The Permission Problem: India’s Agentic Finance Moment
A note from the Arkam Rooftop Meetup Series: Agentic Finance Edition
Pawan Kumar, CEO and Co-Founder of Spense Money, has a story he tells about his aunt.
She is a professor at IIM Bangalore, with a stable salary, fixed deposits, mutual funds, and a lifetime of financial discipline. A few years ago, when she applied for a credit card, seven banks turned her down. No explanation, no appeal process, no path forward. Institutions had the data, but could not make sense of it.
Anuj Srivastava, CEO and Co-Founder of OnFinance, arrived at the problem from a different direction. OnFinance moved through AI co-pilots for relationship managers, research tools for financial institutions, and other workflows before landing on governance, risk, and compliance. Compliance was not a function that institutions wanted to differentiate. It was a function everyone needed, few had solved, and many still ran through spreadsheets, consultants, and slow manual review cycles.
Two founders, two entry points, one underlying problem: Indian financial infrastructure sits on decades of siloed, legacy systems that were never built for intelligence.

[Record set]
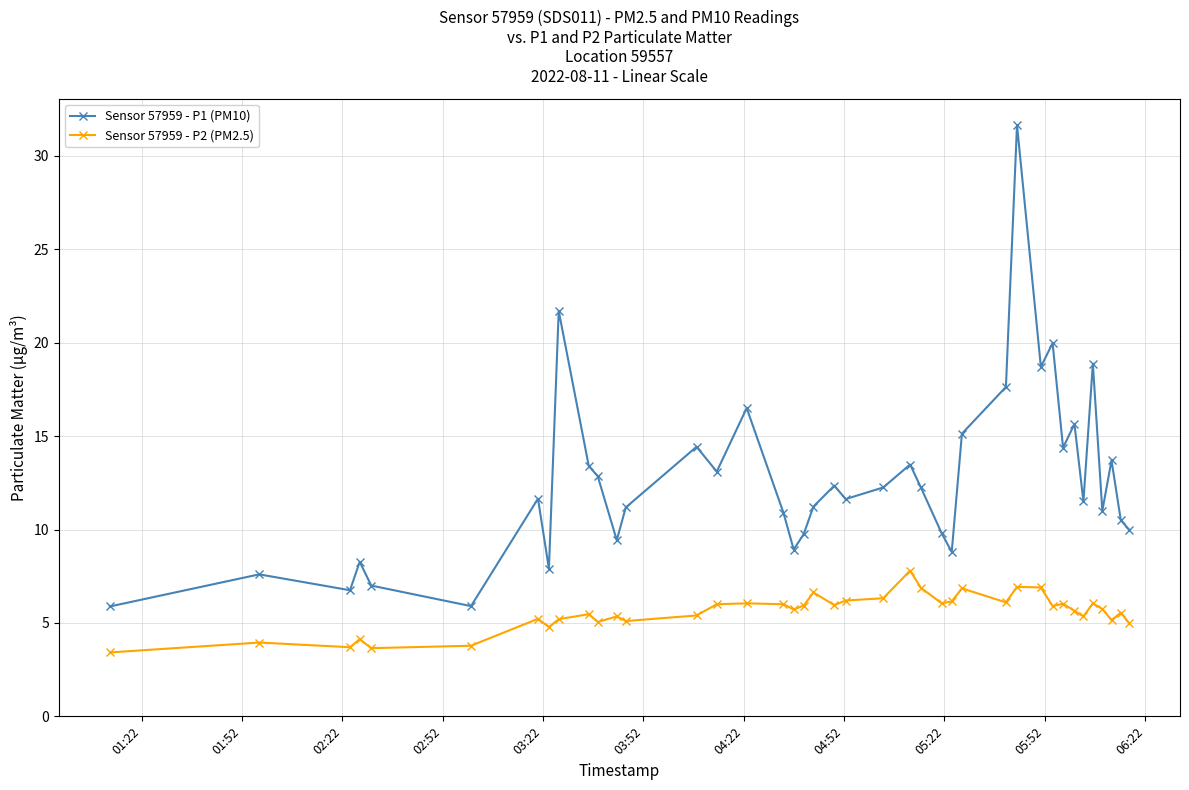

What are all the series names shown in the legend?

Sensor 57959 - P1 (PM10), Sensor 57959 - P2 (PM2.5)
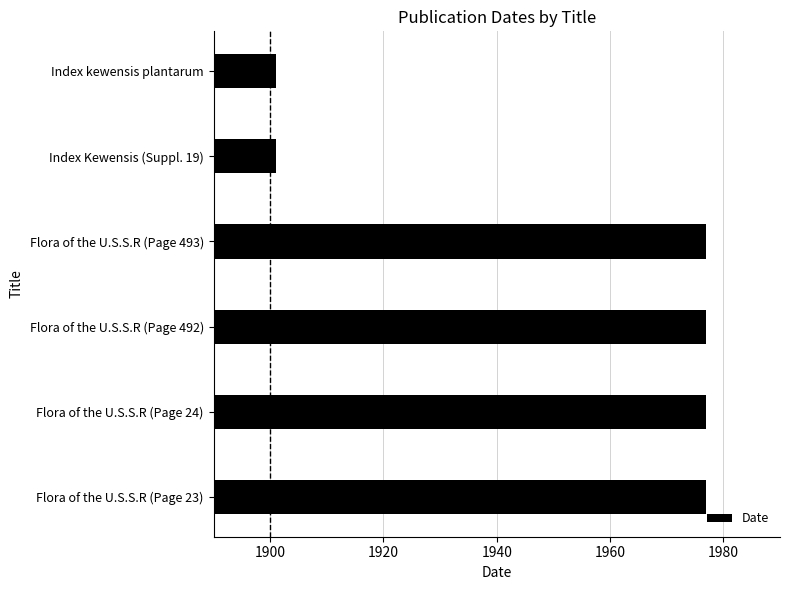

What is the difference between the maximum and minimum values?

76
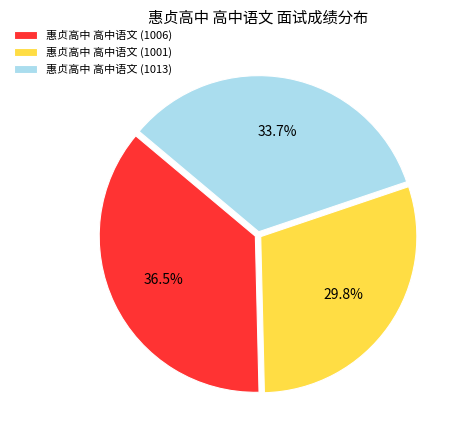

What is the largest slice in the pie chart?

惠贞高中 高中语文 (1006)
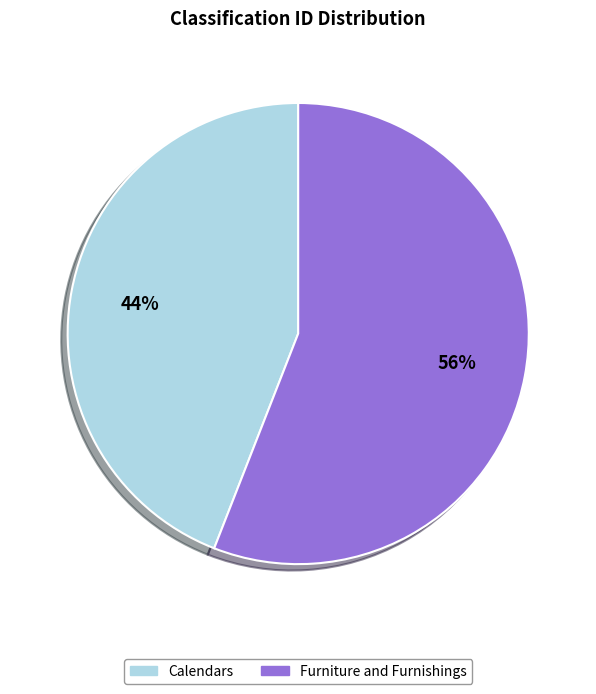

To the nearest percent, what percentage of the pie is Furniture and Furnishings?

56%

[What to do]
Continue the meetup note on agentic finance in India, starting right after its last sentence.

[Task result]
We hosted the Agentic Finance Edition of the Arkam Rooftop Meetup Series to understand what it takes to move AI agents beyond the sandbox. Consumer technology can test in public, tolerate hallucinations, and iterate on the fly. Finance cannot. When software touches credit, compliance, underwriting, institutional research, or transaction workflows, mostly accurate is not good enough. The acceptable error rate is effectively zero.
This is an account of what we heard and what it means.
The Permission Problem
Most conversations about AI adoption begin with capability. What can the model do? How fast is it improving? How much work can it automate?
In financial services, the harder question is permission.
A bank may want the product. The business team may be excited. IT may see the value. Compliance may understand the need. And yet, nothing moves.
That hesitation is structural. Banks are built to protect depositors’ money. Their default posture is caution because a failed experiment can become a risk event, a regulatory issue, or a breach of trust.
Selling AI into BFSI, therefore, becomes as much an organisational challenge as a product challenge. IT asks where the system will sit: the bank’s cloud, the vendor’s cloud, or on-premises. Compliance asks who is accountable when something goes wrong. Risk asks whether the decision can be audited.
In that environment, navigation matters as much as innovation. The companies that succeed will understand the architecture of permission inside financial institutions and build products that can move through it.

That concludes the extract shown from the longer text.